To evaluate of the use of Biafine or Lipiderm to prevent radiodermatitis
Intervention Characteristics/Basic Study Process:
Participants were randomized to one of three trial arms: Biafine, Lipiderm, or control (no prophylactic treatment). Study preparations were applied twice daily, starting 10 days prior to the beginning of radiation therapy and continuing until 10 days after treatment. Skin treatment was upgraded if necessary to steroids (grade 3 reaction), antibiotics (grade 4 reaction) or pause in therapy (grade 5 reaction).
- The study sample (N = 74) was comprised of female patients with breast cancer.
- Mean age was 69 years, with a range of 42–85 years.
- Of patients in the study, 63% were receiving concomitant tamoxifen.
The study took place at a single site.
The study used a randomized controlled trial design.
- The Radiation Therapy Oncology Group and European Organisation for the Research and Treatment of Cancer skin toxicity scale was used
- Overall treatment success was determined by maximal treatment grade, total number of radiation treatment gaps needed, the patients’ weekly impression, the radiotherapists clinical impression, and the study nurses’ impression.

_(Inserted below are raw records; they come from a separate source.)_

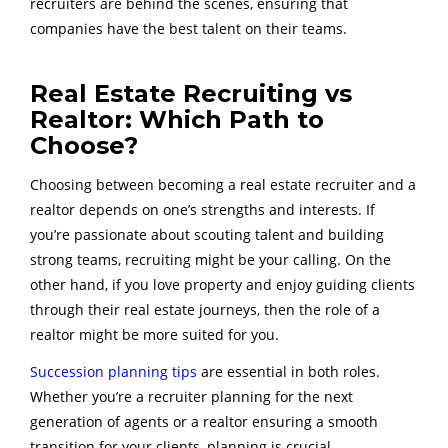
recruiters are behind the scenes, ensuring that
companies have the best talent on their teams.
Real Estate Recruiting vs
Realtor: Which Path to
Choose?
Choosing between becoming a real estate recruiter and a
realtor depends on one’s strengths and interests. If
you’re passionate about scouting talent and building
strong teams, recruiting might be your calling. On the
other hand, if you love property and enjoy guiding clients
through their real estate journeys, then the role of a
realtor might be more suited for you.
Succession planning tips
are essential in both roles.
Whether you’re a recruiter planning for the next
generation of agents or a realtor ensuring a smooth
transition for your clients, planning is crucial.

- Impressions were measured by an evaluation questionnaire using the same criteria. Relevant data were reported as a grade of reaction.

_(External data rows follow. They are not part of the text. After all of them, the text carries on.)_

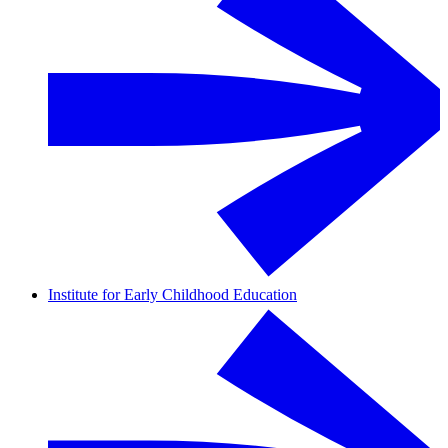
Institute for Early Childhood Education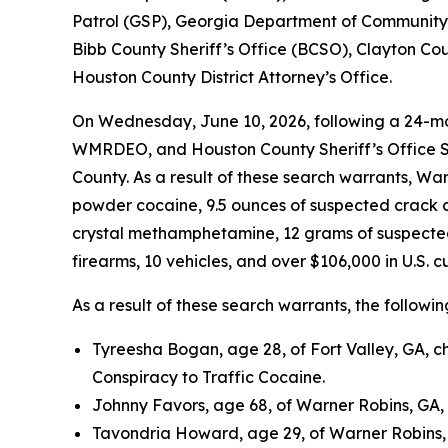
Patrol (GSP), Georgia Department of Community 
Bibb County Sheriff’s Office (BCSO), Clayton Co
Houston County District Attorney’s Office.
On Wednesday, June 10, 2026, following a 24-mo
WMRDEO, and Houston County Sheriff’s Office S
County. As a result of these search warrants, W
powder cocaine, 9.5 ounces of suspected crack c
crystal methamphetamine, 12 grams of suspected p
firearms, 10 vehicles, and over $106,000 in U.S. c
As a result of these search warrants, the followi
Tyreesha Bogan, age 28, of Fort Valley, GA, 
Conspiracy to Traffic Cocaine.
Johnny Favors, age 68, of Warner Robins, GA,
Tavondria Howard, age 29, of Warner Robins,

- Pearson correlation, Chi-square or Fisher’s exact tests were used to analyze relationships among the three study arms.
- No objective data revealed an advantage in the Biafine or Lipiderm arm.
- The maximum skin treatment level was lower in the two intervention arms, but was not significant.
- Patients in both intervention arms reported a high level of satisfaction (Biafine 86% and Lipiderm 85%).
The study does not refute or support use of these products for an existing skin reaction and did not show a radioprotective effect.
- The study groups were too small to demonstrate any differences among study arms.
- Rubbing effects may have cause tissue damage.
- Radiation therapists, nurses, and patients were all responsible for granding, which affects the reliability of data.
- There was no mention of whether addition treatments were used as allowed.